D'après la Cour des comptes, le Gouvernement s'efforcera de décrire « de façon plus précise le contenu des mesures concernées » et à « communiquer des ordres de grandeur budgétaires, dans la limite des informations dont elle disposera » 28 ( * ) . Les rapporteurs spéciaux seront vigilants quant au respect de cet engagement dans les programmations budgétaires à venir.
b) Le programme 551 a servi à financer certaines mesures n'ayant pas été mentionnées dans la budgétisation initiale
Les rapporteurs spéciaux notent également que plusieurs mesures ayant fait l'objet d'une répartition de crédits n'avaient pas de tout été annoncées dans la programmation initiale. Les crédits du programme ont en effet permis de financer la revalorisation du capital décès, la revalorisation des rémunérations des médecins du travail exerçant au sein de l'État et la revalorisation de l'indice minimum de traitement, du fait de l'inflation, alors que ces mesures n'avaient fait l'objet d'aucune information dans les documents budgétaires.
Le programme 551 a certes vocation à financer des mesures dont la répartition n'est pas connue, mais il ne saurait en aucun cas être utilisé pour financer des mesures nouvelles n'ayant fait l'objet d'aucune approbation par le Parlement.

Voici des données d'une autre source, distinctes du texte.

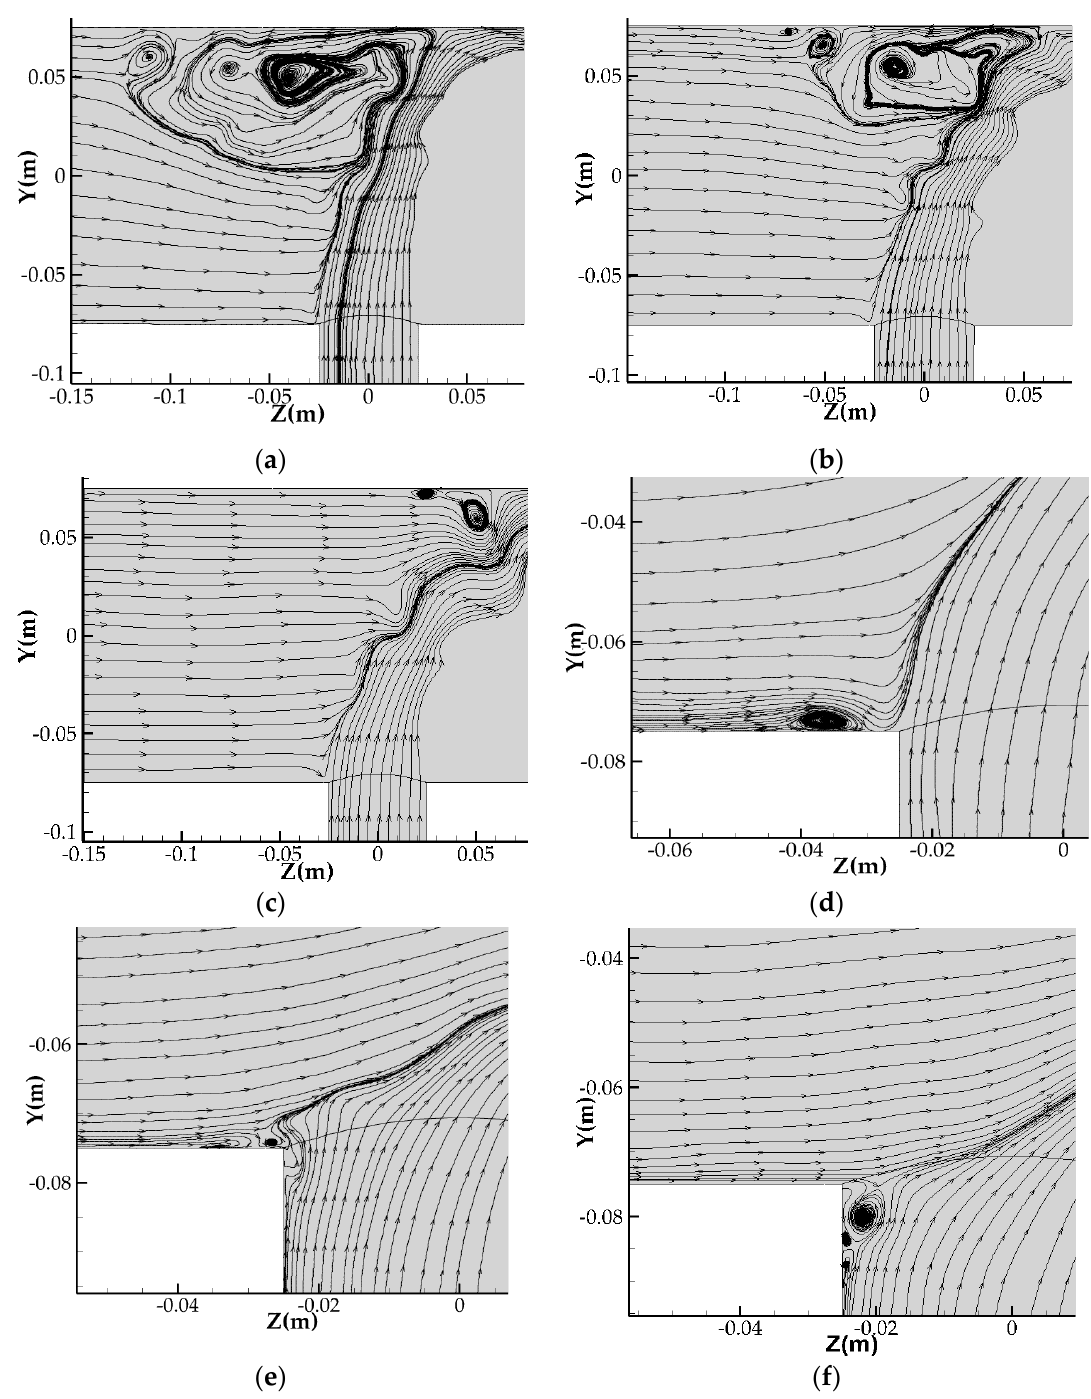
Figure 12. Streamlines in y–z plane of three impinging jet cases, one deflecting jet case, and tow wall jet cases at X = 0: ( a ) Case1 with M R = 0.05; ( b ) Case2 with M R = 0.1; ( c ) Case4 with M R = 0.2; ( d ) Case5 with M R = 0.8; ( e ) Case7 with M R = 11.5; ( f ) Case12 with M R = 32.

Ce procédé semble en tout état de cause contourner le principe selon lequel l'autorisation budgétaire est accordée par le Parlement au Gouvernement .
2. Une absence d'exécution des crédits du programme 552 permise par l'amélioration de la situation sanitaire
Depuis 2018, le programme 552 « Dépenses accidentelles et imprévisibles » bénéficie chaque année d'une ouverture de crédits de 124 millions d'euros en CP. La loi de finances initiale pour 2021 avait confirmé cette tendance mais le Gouvernement a jugé nécessaire d'abonder le programme de 1,5 milliard de crédits de paiement supplémentaires dans le cadre du projet de la loi de finances rectificative du 19 juillet 2021, afin d'anticiper d'éventuelles dépenses supplémentaires provoquées par la crise sanitaire, comme il l'avait été fait en 2020 pour un montant comparable (1,62 milliard d'euros en AE et CP) .
Cette ouverture exceptionnelle de crédits avait suscité le scepticisme du rapporteur général de la commission des finances, car elle avait été adoptée, contrairement à 2020, dans un contexte où les restrictions touchant les activités économiques étaient en grande partie levées. La commission avait donc adopté un amendement, supprimé par la suite en commission mixte paritaire, limitant à 500 millions d'euros, au lieu de 1,5 milliard d'euros, l'ouverture de crédits demandée.
Finalement, il s'avère qu'aucun crédit du programme 552 n'a été exécuté. S'il convient évidemment de se féliciter de cette absence de consommation, permise par l'amélioration de la situation sanitaire, celle-ci semble néanmoins confirmer la position adoptée par la commission des finances du Sénat concernant l'opportunité de l'ouverture d'un tel montant de crédits en loi de finances rectificative.
* 27 Rapport général n° 163 (2021-2022) du 18 novembre 2021, fait au nom de la commission des finances sur le projet de loi de finances 2022, Annexe n° 15b sur la mission « Crédits non répartis » des rapporteurs spéciaux Albéric de MONTGOLFIER et Claude NOUGEIN.
* 28 Cour des comptes, Note d'analyse sur l'exécution budgétaire 2021 - Mission « Crédits non répartis ».